Despite the higher rate of postoperative morbidities in elderly patients, many studies have shown an improvement in neurological status postoperatively [22, 24]. Zhao et al. demonstrated in their series of 115 elderly patients a significantly lower postoperative KPS (mean KPS of 79.6) than in 413 young patients (mean KPS 88.81) [26]. Li et al. showed no differences among elderly and young patients with a KPS of 90 or higher, 82.9 and 81.2%, respectively, in a follow-up of one year after surgery [21]. There are similar results in the series presented by Slot et al. [20]. The young and elderly patients (also subgroups IIa and IIb) in our cohort showed a significant improvement in postoperative KPS compared to preoperative KPS (p < 0.001). However, patients over 80 years old (subgroup IIc) showed deterioration in postoperative KPS compared to the preoperative KPS. The improvement in neurological conditions, even in the elderly, despite the higher rate of postoperative complications, can be explained by the fact that not all postoperative complications lead to persistent neurological disorders. Moreover, there was a further improvement in KPS at the last follow-up in all patients, even in patients over 80 years of age, compared to their postoperative KPS.

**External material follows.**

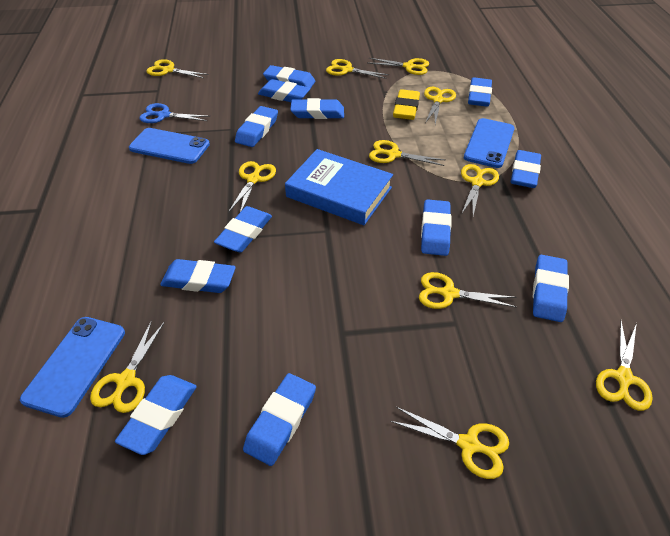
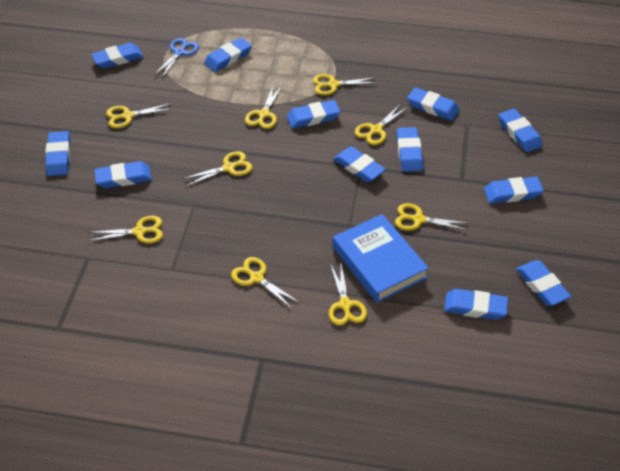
blue phone: [20,317,125,418] [129,128,210,164] [464,118,515,168] = 3 -> none = 0
yellow eraser: [393,89,420,120] = 1 -> none = 0
yellow scissors: [90,320,165,413] [146,59,209,78] [228,161,276,213] [326,59,389,79] [369,58,429,75] [369,140,445,166] [390,407,509,479] [419,272,517,309] [424,87,456,124] [461,164,499,216] [596,321,653,411] = 11 -> [88,216,163,243] [106,103,172,128] [183,151,253,186] [231,257,300,308] [245,84,282,129] [313,74,376,95] [329,263,367,325] [355,105,408,145] [395,203,468,231] = 9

The mortality rate after meningioma surgery also varies greatly in the literature, ranging from 0 to 20% in elderly patients and 0–6% in young patients [5, 9, 19, 27,28,29]. Nakamura et al. and Li. et al. reported no death in their elderly and young cohort groups. However, in the cohort study by Nakamura et al., only 21 patients were included in the elderly group, and no patients with an ASA score of 4 or higher were included in the analysis [28]. Li et al. also investigated only patients with low ASA scores (ASA 1 and 2) in their cohort [21]. Brokinkel et al. showed a significant higher mortality rate in their elderly patients (22%) than in their young patients (6%). However, they did not see a significant differences of median overall survival in elderly patients after meningioma surgery compared with age- and sex-matched general population in Germany [30]. In our cohort, 21 patients [6 (1.2%) young and 15 (5.3%) elderly patients) died in an observation period of 17.4 years. Patients over 80 years old had the highest mortality rate (7 patients (17%)].

Strengths and limitations of the study

To our Acknowledge, we present here one of the largest series of elderly and young patients with intracranial meningiomas in a single-center. All patient’s demographics, tumor and treatment characteristics, all postoperative complications within 30 days, and follow-up data were collected. As a result, it was possible to evaluate all relevant demographic and clinical data.

The limitation of the study is the retrospective study design. Another limitation of the study is that tumor size and brain edema were not determined volumetrically. However, the tow parameters were not primary points of our investigation and most published studies on this issue do not provide any information about tumor and brain edema volume. The volumetric assessment of tumor size and brain edema will be a focus of investigation in the future.

Conclusions

Our study demonstrates that meningioma surgery is associated with a higher rate of postoperative complications in elderly patients than in young patients. With the exception of patients over 80 years of age, a significant improvement in neurological status postoperatively was found in our cohort. In addition, the KPS at the last follow-up improved in all patients, even in those over 80 years old. Therefore, based on our data, we conclude that all symptomatic patients who have an indication for surgical therapy should be treated. Patients in high risk groups, such as those over 80 years old and those with multiple comorbidities and high operative risk, should be consulted and supervised perioperatively by an experienced team of neurosurgeons and anesthesiologists.